Revision comparison data:
# # # #

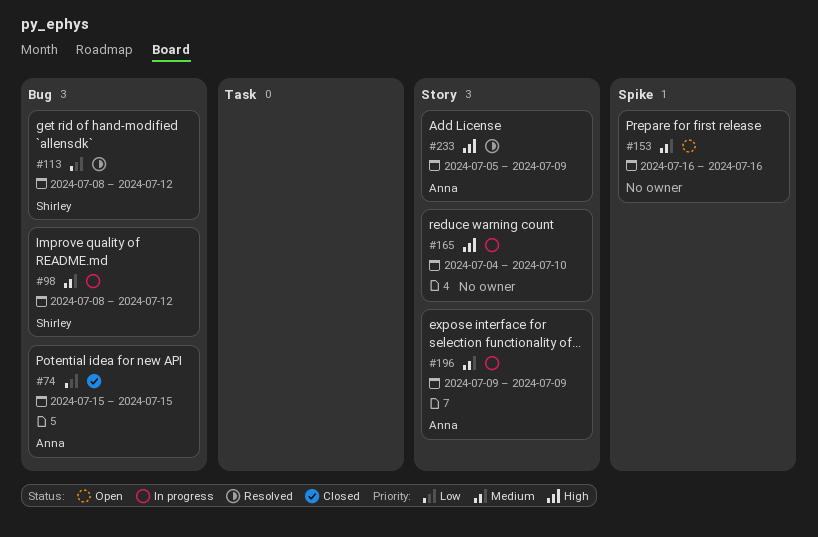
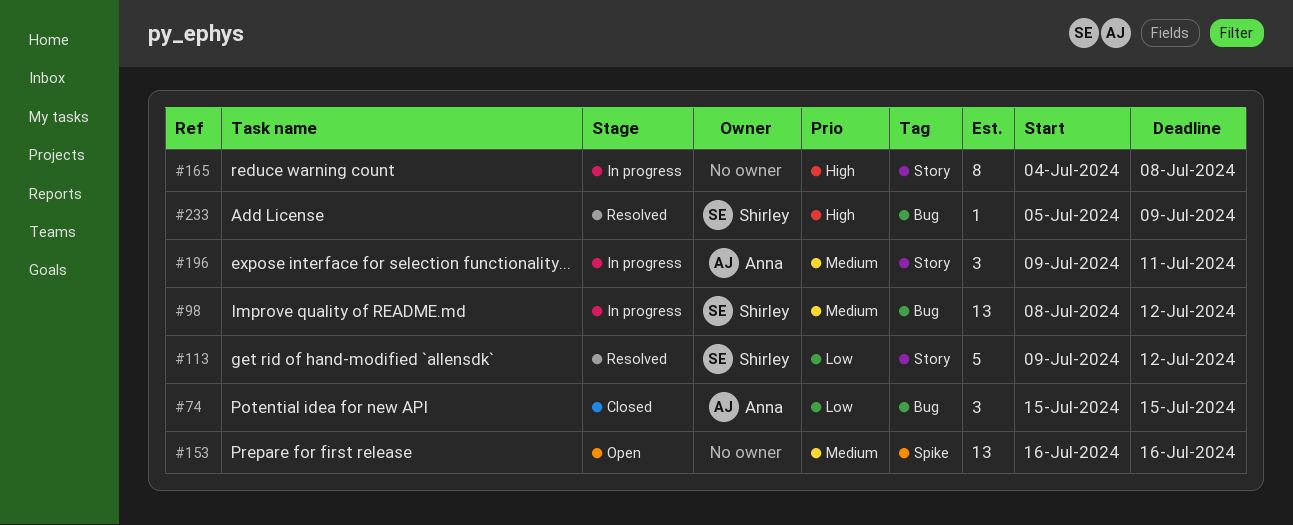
#113, label: Bug -> Story
#113, start: Jul 8 -> Jul 9
#165, due: Jul 10 -> Jul 8
#196, due: Jul 9 -> Jul 11
#233, owner: Anna -> Shirley
#233, label: Story -> Bug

# # # #

**Job**. From first line to last, return the records verbatim without their pictures.

**Answer box**.
#113, label: Bug -> Story
#113, start: Jul 8 -> Jul 9
#165, due: Jul 10 -> Jul 8
#196, due: Jul 9 -> Jul 11
#233, owner: Anna -> Shirley
#233, label: Story -> Bug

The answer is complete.